Anyway, that's what the window and gasketing are about...

Paul F.

Reply to
Paul Franklin

Get a battery-powered backup pump, something like Basement Watchdog.

Reply to
Doug Miller

Obviously a different Vic Smith. Didn't know Dan either.

I keep in touch with a friend that lives in Morton Grove. He lost power for something like 36-40 hours on the previous storm. This time it was only out for about 2 hours. My son lives in Berwyn and he got a little water in the entrance way to his 2 1/2 foot deep basement. But he did have a little utility pump which kept it out of the kitchen, which is also in the basement.

The great thing about living in the mountains of western NC is that I have no sump pump. If water should get in the basement, I just open the door and it will go downhill ... very different from IL.

Reply to
Art Todesco

Fiberglass will burn.
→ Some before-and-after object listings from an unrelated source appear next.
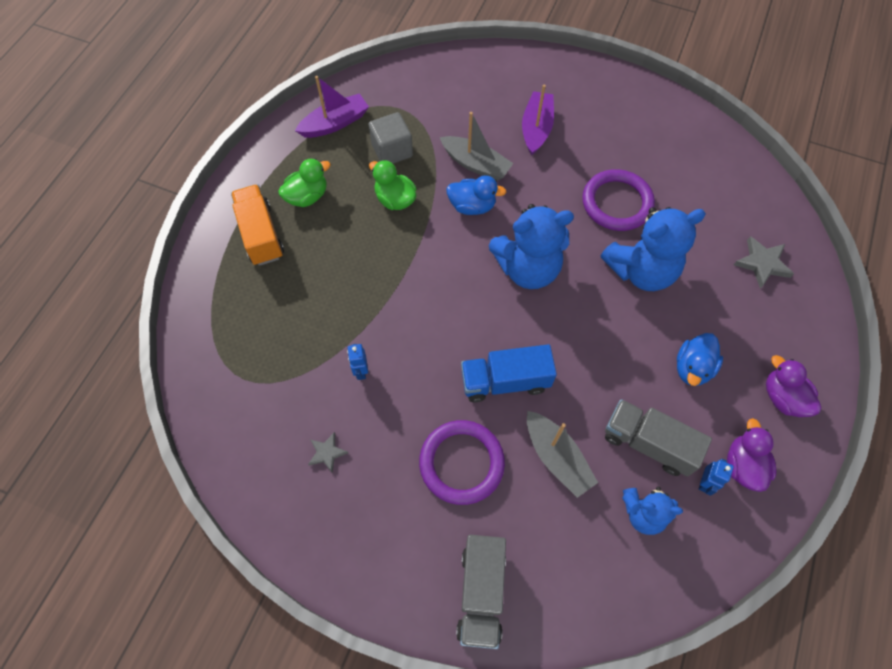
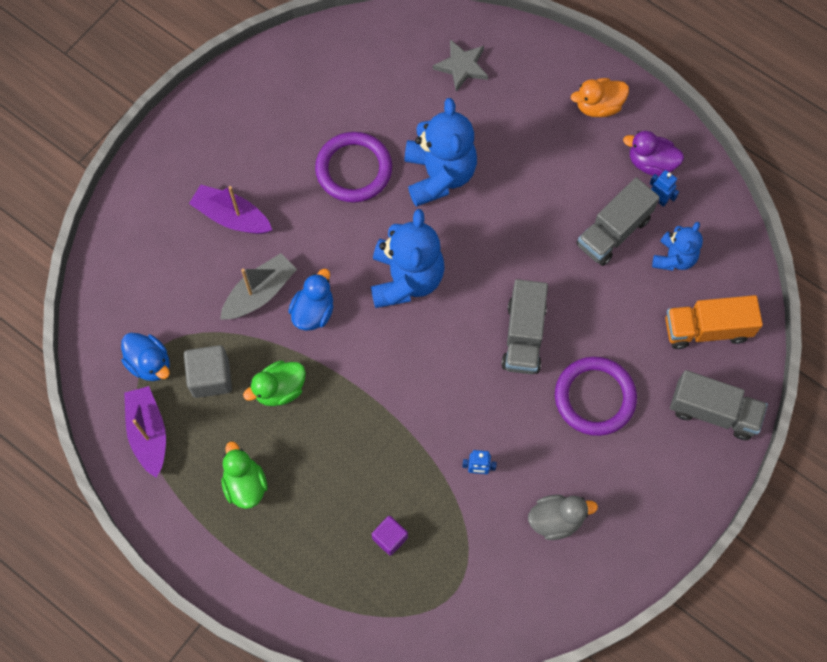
camera: 75 degrees left, 5 degrees up
(261, 234) = (281, 545): orange truck -> orange truck (706, 329)
(282, 313) = (390, 538): none -> purple cube
(327, 453) = (556, 520): grey star -> grey duck
(505, 381) = (523, 336): blue truck -> grey truck
(557, 457) = (608, 313): grey boat -> none
(692, 368) = (552, 168): blue duck -> blue duck (150, 363)
(783, 397) = (598, 106): purple duck -> orange duck

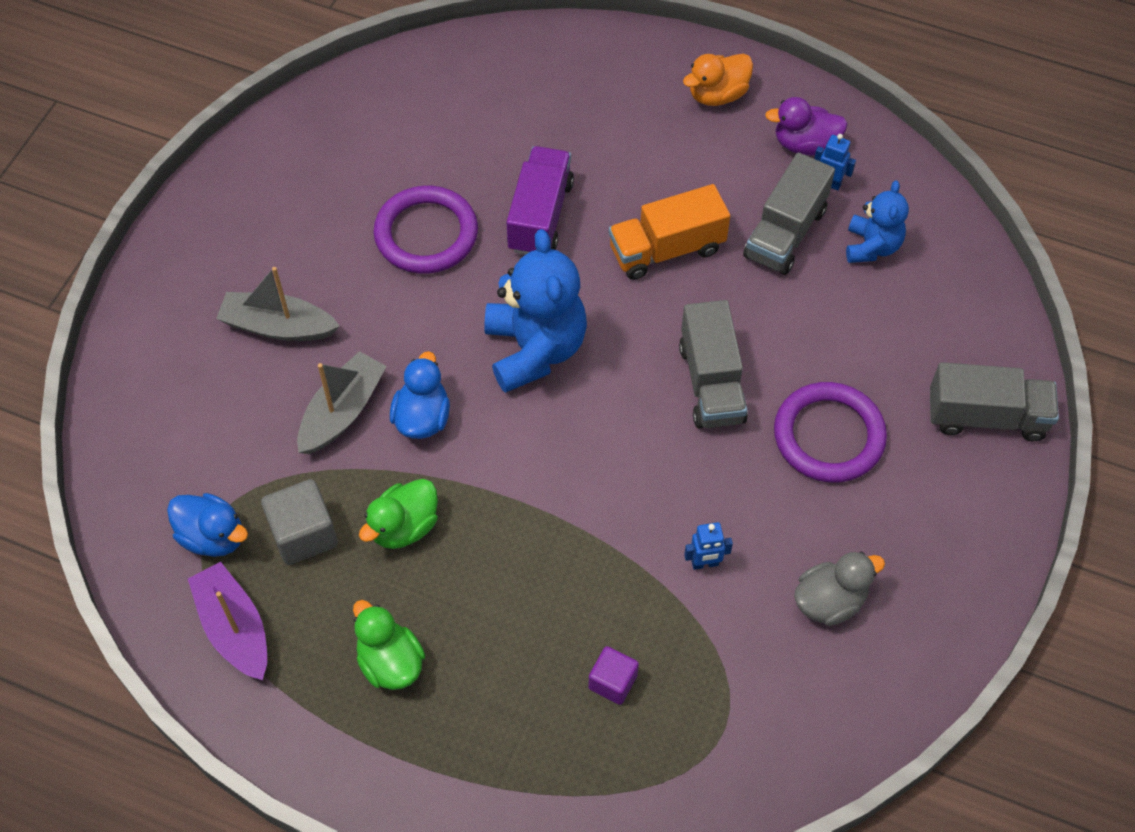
camera: 15 degrees left, 10 degrees down
(231, 217) = (278, 326): purple boat -> grey boat
(439, 175) = (540, 216): blue teddy bear -> purple truck
(461, 66) = (530, 86): grey star -> none
(706, 329) = (942, 320): orange truck -> orange truck (666, 249)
Hang a metal flapper over the opening much like the ones on oil burner sight ports.

The interlocking flipper lid types are intended for stacking and do ok. The much softer Rubbermaid and similar big 37 gal tubs with separate lids don't stack well at all if there is any weight in them. If they are all light clothes perhaps 3 high max, anything heavier and no stacking. Get some good adjustable shelving and set it for a single container high per shelf.

Reply to
Pete C.

No, I didn't know that. Thanks. Looked it up and now I know a bit about FVIR. Looks like all small residential water heaters are FVIR since about

2005.

Now that I know about it I'll devise an airtight seal for the window hole. Not really concerned about flammable gases since I've always been aware of that danger. But the combustion chamber is designed to NOT have air entering there. Thanks again. BTW, a piece of doubled tin foil covering the hole has kept the pilot from blowing out, but it's not air tight. Now that I've read about these systems I'm glad I removed the window instead of the entire plate to get the thing lit. They are not designed for easy maintenance.

--Vic

Reply to
Vic Smith

I had power out 71 hours in that previous storm a few weeks ago, but there wasn't much rain at all, just the wind. The record rain storm in 2008 I lost power. I figured the pumps not running is why I got water in the basement. That was probably wrong figuring. Pumps wouldn't have kept up with it. I didn't lose power this time, which is what fooled us. By the time my wife heard the gurgling sounds coming from the basement there was already about 4 inches of water down there.

3 AM.

High ground is good. A workmate of mine who live in Des Plaines got his basement flooded badly during a heavy rain in the 90's. Just him and the house across the street. He told me to look carefully at the street slope when I approached his house. For a half mile on either side of his house you were going downhill as you approached his house. You really had to look hard to notice it. I didn't pay much attention when I bought this house. Pretty flat around here. If I get water in my basement so do my neighbors. No river to worry about, but when you get a deluge rain you need that sump pump, and if it's really bad you're just SOL. I always tell my kids to look for a house on high ground.

--Vic

Reply to
Vic Smith

Had the same problem as the OP with a newer water heater after basement flooded. Also broke the little glass "window" trying to access the pilot. I used a small piece of aluminum roof flashing to replace it.